Part of a data file:
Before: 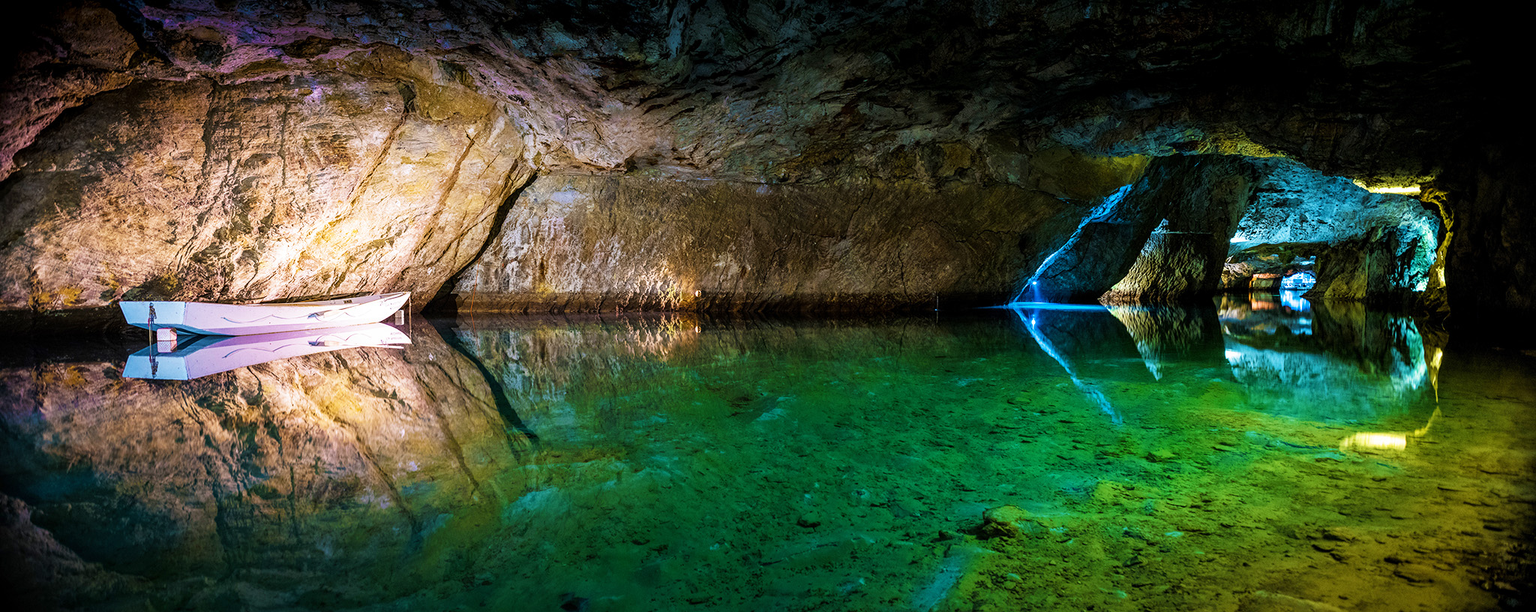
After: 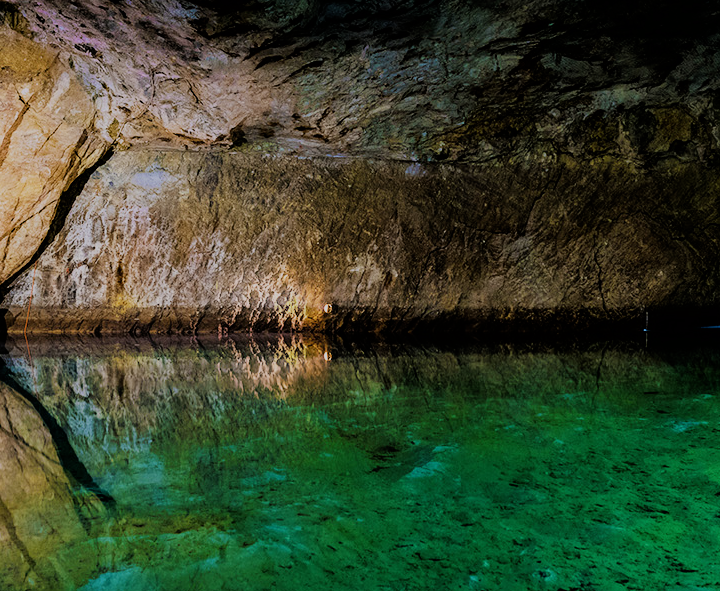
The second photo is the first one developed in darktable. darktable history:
filmic rgb: black relative exposure -6.98 EV, white relative exposure 5.63 EV, hardness 2.86
crop and rotate: left 29.476%, top 10.214%, right 35.32%, bottom 17.333%
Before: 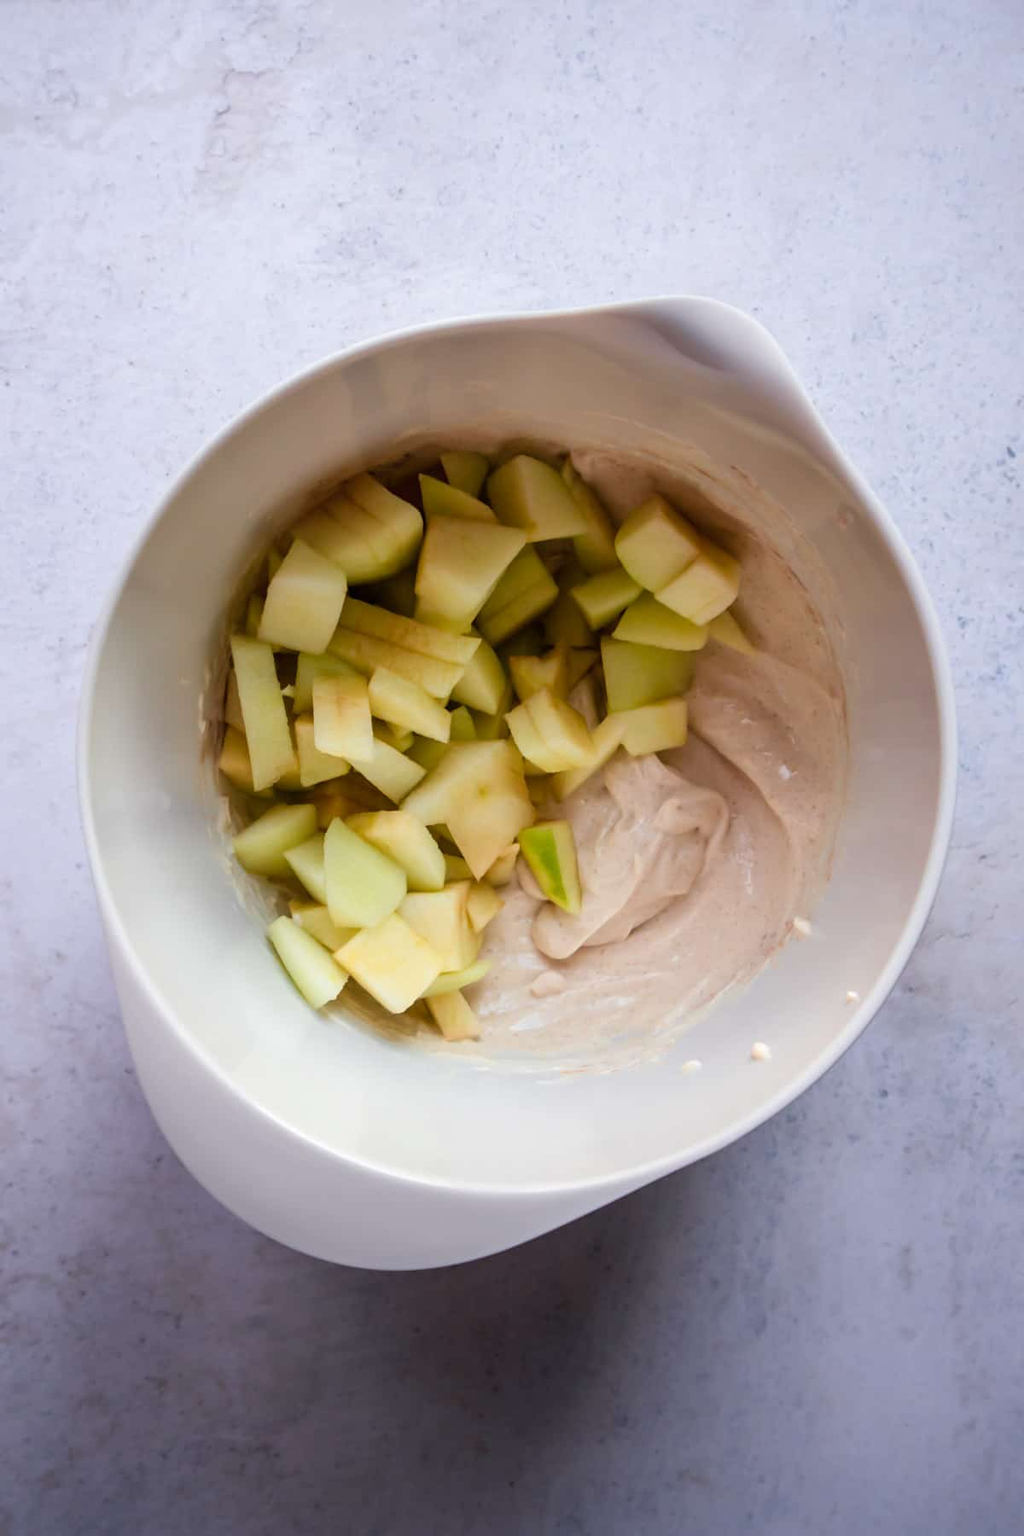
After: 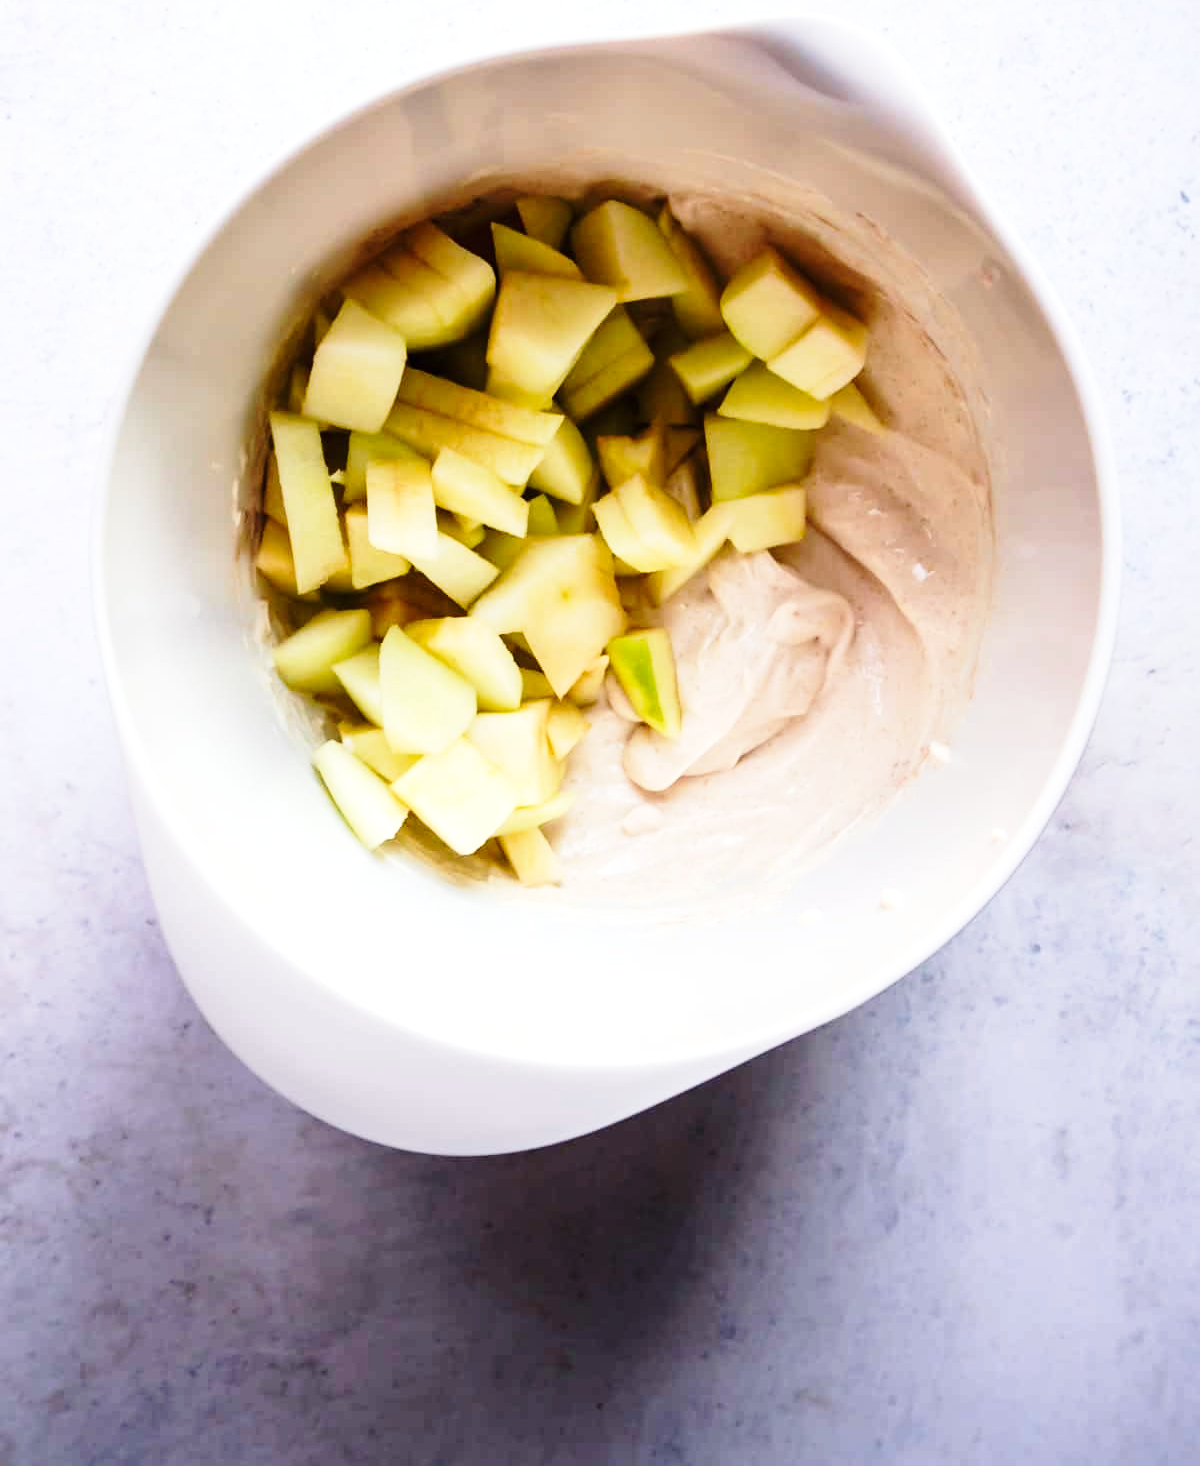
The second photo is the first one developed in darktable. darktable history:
base curve: curves: ch0 [(0, 0) (0.028, 0.03) (0.121, 0.232) (0.46, 0.748) (0.859, 0.968) (1, 1)], preserve colors none
crop and rotate: top 18.507%
tone equalizer: -8 EV -0.417 EV, -7 EV -0.389 EV, -6 EV -0.333 EV, -5 EV -0.222 EV, -3 EV 0.222 EV, -2 EV 0.333 EV, -1 EV 0.389 EV, +0 EV 0.417 EV, edges refinement/feathering 500, mask exposure compensation -1.57 EV, preserve details no
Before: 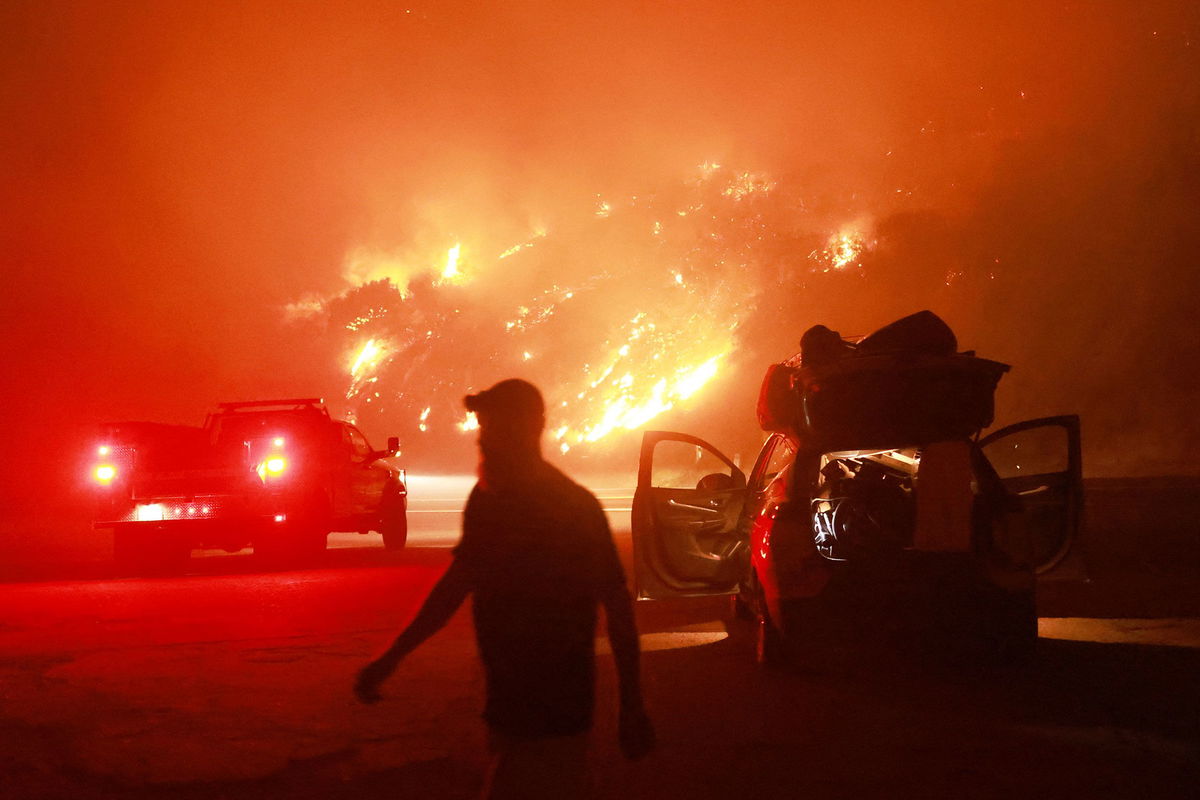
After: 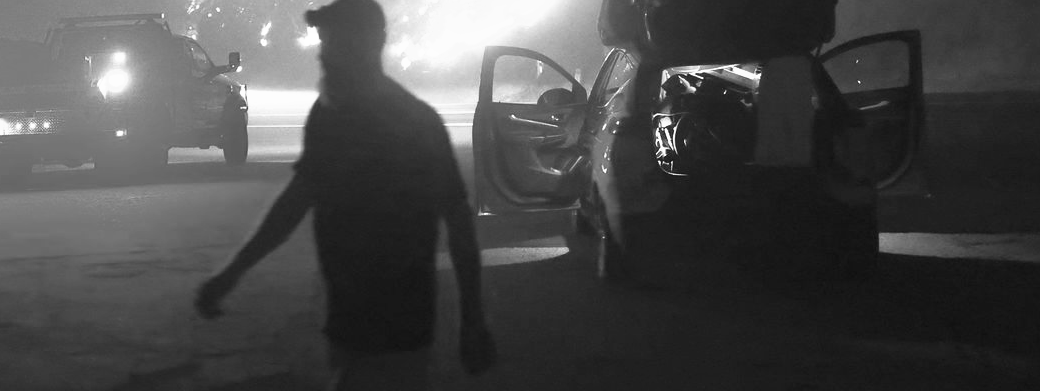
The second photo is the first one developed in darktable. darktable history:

Task directions: Rewrite every line of the records with "developed" swapped for "processed" and everything else kept the same. Leave the pictures out of your answer.

Reply:
Before: 
After: 
The second photo is the first one processed in darktable. darktable history:
filmic rgb: black relative exposure -6.98 EV, white relative exposure 5.63 EV, hardness 2.86
crop and rotate: left 29.476%, top 10.214%, right 35.32%, bottom 17.333%
Before: 
After: 
The second photo is the first one processed in darktable. darktable history:
base curve: curves: ch0 [(0, 0) (0.028, 0.03) (0.121, 0.232) (0.46, 0.748) (0.859, 0.968) (1, 1)], preserve colors none
crop and rotate: top 18.507%
tone equalizer: -8 EV -0.417 EV, -7 EV -0.389 EV, -6 EV -0.333 EV, -5 EV -0.222 EV, -3 EV 0.222 EV, -2 EV 0.333 EV, -1 EV 0.389 EV, +0 EV 0.417 EV, edges refinement/feathering 500, mask exposure compensation -1.57 EV, preserve details no
Before: 
After: 
The second photo is the first one processed in darktable. darktable history:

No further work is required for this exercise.